DS 320 – Natural Language Processing and Classification

DS 320 – Natural Language Processing and Classification
DS 320 - Natural Language Processing and Classification

SEMESTER UNITS:

6
PREREQUISITE:

DS 300

< Back

Course Description

In this course, students will discover the essential tools and techniques for effective machine learning model development. Students will learn the importance of version control in managing code iterations and delve into ML platform tools for efficient experiment tracking, and gain advanced skills in the art of text preprocessing, including noise removal and feature extraction using N-grams and Bag of Words. Students will explain binary classification theory and implement logistic regression using sklearn and explore performance metrics like accuracy, precision, and recall, with a focus on handling class imbalance.

Students will delve into feature selection and hyperparameter tuning for optimal model performance, explore a range of advanced classification models, and learn to fine-tune them using techniques like grid search.
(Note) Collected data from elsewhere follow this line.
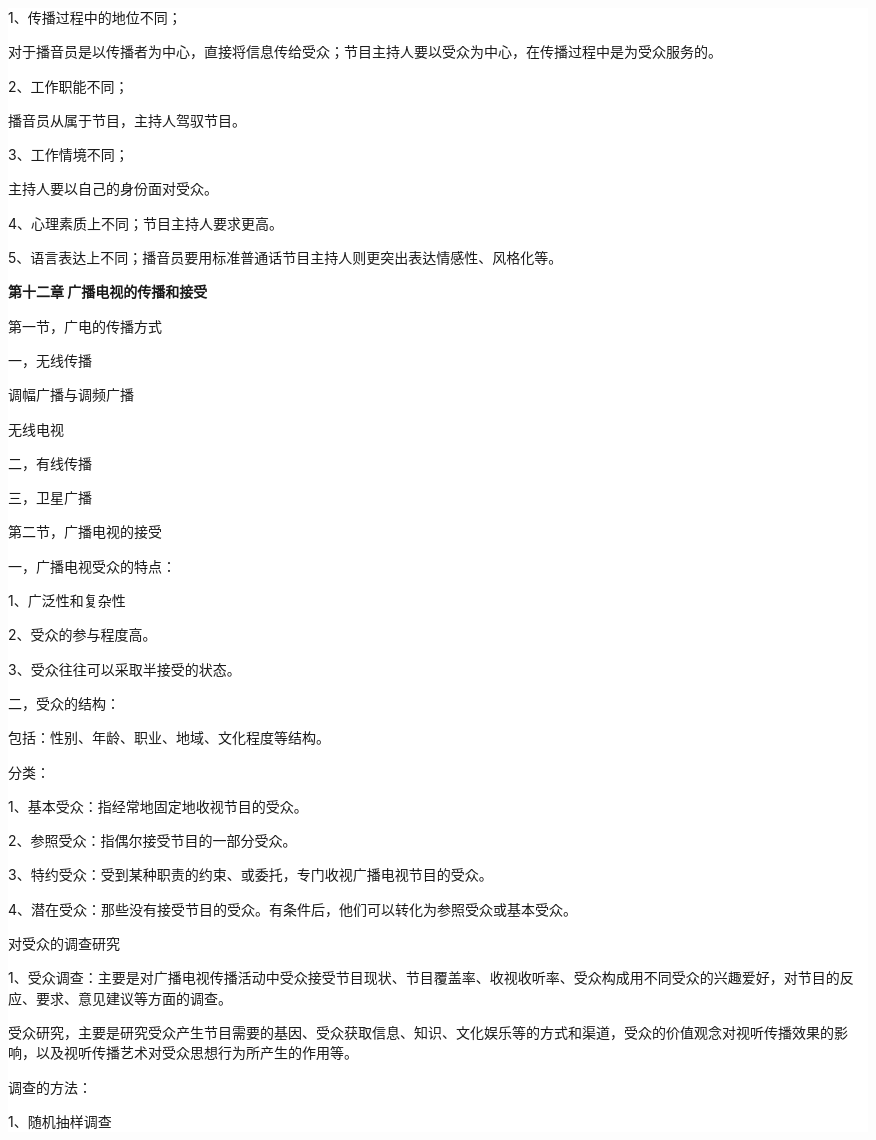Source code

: 1、传播过程中的地位不同；

对于播音员是以传播者为中心，直接将信息传给受众；节目主持人要以受众为中心，在传播过程中是为受众服务的。

2、工作职能不同；

播音员从属于节目，主持人驾驭节目。

3、工作情境不同；

主持人要以自己的身份面对受众。

4、心理素质上不同；节目主持人要求更高。

5、语言表达上不同；播音员要用标准普通话节目主持人则更突出表达情感性、风格化等。

 

**第十二章 广播电视的传播和接受**

第一节，广电的传播方式

一，无线传播

调幅广播与调频广播

无线电视

二，有线传播

三，卫星广播

第二节，广播电视的接受

一，广播电视受众的特点：

1、广泛性和复杂性

2、受众的参与程度高。

3、受众往往可以采取半接受的状态。

二，受众的结构：

包括：性别、年龄、职业、地域、文化程度等结构。

分类：

1、基本受众：指经常地固定地收视节目的受众。

2、参照受众：指偶尔接受节目的一部分受众。

3、特约受众：受到某种职责的约束、或委托，专门收视广播电视节目的受众。

4、潜在受众：那些没有接受节目的受众。有条件后，他们可以转化为参照受众或基本受众。

对受众的调查研究

1、受众调查：主要是对广播电视传播活动中受众接受节目现状、节目覆盖率、收视收听率、受众构成用不同受众的兴趣爱好，对节目的反应、要求、意见建议等方面的调查。

受众研究，主要是研究受众产生节目需要的基因、受众获取信息、知识、文化娱乐等的方式和渠道，受众的价值观念对视听传播效果的影响，以及视听传播艺术对受众思想行为所产生的作用等。

调查的方法：

1、随机抽样调查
This course intends for students to be equipped to build, evaluate, and select the best classification models for their projects.

Course Learning Outcomes

List the principles and importance of version control
in managing code and project iterations.
Utilize ML platform tools for experiment tracking and
management.
Describe text cleaning techniques, including noise
removal, tokenization, stemming, and lemmatization.
Apply methods such as N-grams and Bag of Words
to extract features from text.
Differentiate binary classification from regression
tasks and comprehend their concepts and theory.
Compare logistic regression to linear regression,
including theory and practical implementation using
sklearn.
Assess the performance of binary classifiers,
especially in the presence of class imbalance.
Identify key metrics such as accuracy, precision,
recall, and F1-score for evaluating classifier performance.